## [Required work]
Wherever "Çini" turns up in the entries, copy out the line that holds it.

## [Extracted page text data]
-*-*-

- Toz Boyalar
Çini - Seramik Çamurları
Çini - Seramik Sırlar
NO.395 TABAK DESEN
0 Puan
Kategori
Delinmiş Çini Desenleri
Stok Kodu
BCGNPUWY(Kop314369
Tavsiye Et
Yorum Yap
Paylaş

-*-*-

## [Solution to this exercise]
Çini - Seramik Çamurları
Çini - Seramik Sırlar
Delinmiş Çini Desenleri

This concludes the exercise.